Siddharth Dhanvant Shanghvi makes that personal grief bearable. For all those years we have said about needing a life manual to deal with complicated situations in life, this may come close to being one, but not in a label or ways one expects to be. His prose inspires a call to action, even when it’s really an essay he’s penned about a moving experience he’s had to go through. Two instances particularly stick out in this case - one where a disgruntled vet throws shade while he solicits help for his ailing pet (“Why don’t you go to the vet to whom you have given your business so far?”). You can sense the author’s frustration and lack of hope from that one statement he quotes from his distress, and immediately remind you without saying in as many words- human beings are the fucking worst, regardless of whether they are dog persons or not.
The second is a tart reminder for those who have clearly not dealt with loss enough to know the social obligations - showing up for those who are bereaved, in person. In the simplest prose, he talks about how death commands presence and not texts and emojis over social media platforms. He leaves almost an empty space, a gap, in addressing what happens when you don’t and those ellipses are for you to fill in any case.
“Send Khichdi. Bring lunch. Drop off a book. Check in on the ones you love.
And remember that you’re being watched from a far up place.
So just put on a clean shirt and go.”
I should also confess that I truly feel perhaps this book was written for me alone, simply because the date of its release coincided with my grandfather’s service and there are instances in the book which remind me of the experiences we’ve had to go through as a family and even as individuals in seeing him suffer in the ICU.
"A sudden howling at 4 am does not alarm us; we see it as a general annoyance, and if it had in us – some final reserve of strength – we might have slapped the suffering man out of it. The ICU in most Indian hospitals is where despair meets expenses, suffering is defeated by death…”
Truth be told, most of these observations are intense and detail-oriented, you would not register these if you have not lived through them personally, or not in the ways it hits those who have toiled their time outside the waiting areas in utmost anxiousness (“graduates in the art of waiting room”).

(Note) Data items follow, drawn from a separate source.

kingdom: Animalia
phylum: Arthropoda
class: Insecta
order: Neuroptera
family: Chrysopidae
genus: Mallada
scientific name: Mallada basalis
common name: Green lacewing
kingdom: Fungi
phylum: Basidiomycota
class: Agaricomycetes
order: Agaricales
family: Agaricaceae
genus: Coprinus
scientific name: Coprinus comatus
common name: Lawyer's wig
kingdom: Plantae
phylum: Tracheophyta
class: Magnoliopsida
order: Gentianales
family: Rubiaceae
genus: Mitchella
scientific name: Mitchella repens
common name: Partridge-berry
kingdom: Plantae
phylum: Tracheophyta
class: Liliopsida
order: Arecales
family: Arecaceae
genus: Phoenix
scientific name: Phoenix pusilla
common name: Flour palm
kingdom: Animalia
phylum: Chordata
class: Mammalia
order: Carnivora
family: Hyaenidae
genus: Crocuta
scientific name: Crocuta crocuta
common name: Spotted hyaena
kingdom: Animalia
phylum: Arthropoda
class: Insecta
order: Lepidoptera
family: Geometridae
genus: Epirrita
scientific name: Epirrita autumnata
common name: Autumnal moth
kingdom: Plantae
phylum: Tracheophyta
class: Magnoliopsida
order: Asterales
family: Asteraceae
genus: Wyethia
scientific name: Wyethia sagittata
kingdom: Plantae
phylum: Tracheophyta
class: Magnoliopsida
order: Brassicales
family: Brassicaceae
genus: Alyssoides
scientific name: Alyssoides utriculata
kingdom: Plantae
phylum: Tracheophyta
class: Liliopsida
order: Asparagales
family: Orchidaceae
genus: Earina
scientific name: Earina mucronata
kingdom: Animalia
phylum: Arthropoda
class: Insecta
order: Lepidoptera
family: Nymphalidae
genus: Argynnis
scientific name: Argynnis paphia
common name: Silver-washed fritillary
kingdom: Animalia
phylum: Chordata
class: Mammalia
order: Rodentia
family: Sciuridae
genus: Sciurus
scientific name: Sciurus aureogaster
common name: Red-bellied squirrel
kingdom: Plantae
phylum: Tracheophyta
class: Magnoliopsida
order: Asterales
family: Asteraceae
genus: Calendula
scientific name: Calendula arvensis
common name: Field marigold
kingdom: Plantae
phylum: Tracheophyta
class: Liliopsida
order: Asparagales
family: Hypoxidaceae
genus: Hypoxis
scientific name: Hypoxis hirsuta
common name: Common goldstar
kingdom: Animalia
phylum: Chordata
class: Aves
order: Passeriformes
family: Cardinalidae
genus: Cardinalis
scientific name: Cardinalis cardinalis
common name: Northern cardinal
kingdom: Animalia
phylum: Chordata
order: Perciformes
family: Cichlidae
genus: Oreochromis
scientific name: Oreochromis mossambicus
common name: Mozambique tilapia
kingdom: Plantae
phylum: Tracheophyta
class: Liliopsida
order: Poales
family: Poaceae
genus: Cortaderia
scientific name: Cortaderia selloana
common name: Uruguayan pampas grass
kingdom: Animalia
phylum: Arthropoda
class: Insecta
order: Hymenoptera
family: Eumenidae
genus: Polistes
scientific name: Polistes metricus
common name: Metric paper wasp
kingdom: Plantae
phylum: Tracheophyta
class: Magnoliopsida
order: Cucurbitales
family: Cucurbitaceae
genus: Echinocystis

The section in one of the essays where he talks in great detail about the ICU waiting is particularly haunting and stays in contrast to the lived experience if you have had any (I truly hope not). He summarizes that, almost as a note to himself,
“Not all creative writing schools come with a degree.”
In an interview, the author mentioned how ritualistic the entire practice of death remains to be. Loss comes in handy when you run out of things to do and when you run out of your energy to function on auto-pilot, especially if you are coping with a demise in your personal world. It’s supposed to help you understand that even with all the grief in the world, you are not alone and you are still wholesome, and there’s something to learn from everything, even loss.
Loss is a book that you should gift to everyone you know who’s lost someone, and are finding it hard to cope with their loss. It’s a book to cherish and celebrate the lives of those who helped us be better people – whether it was your parent or pet.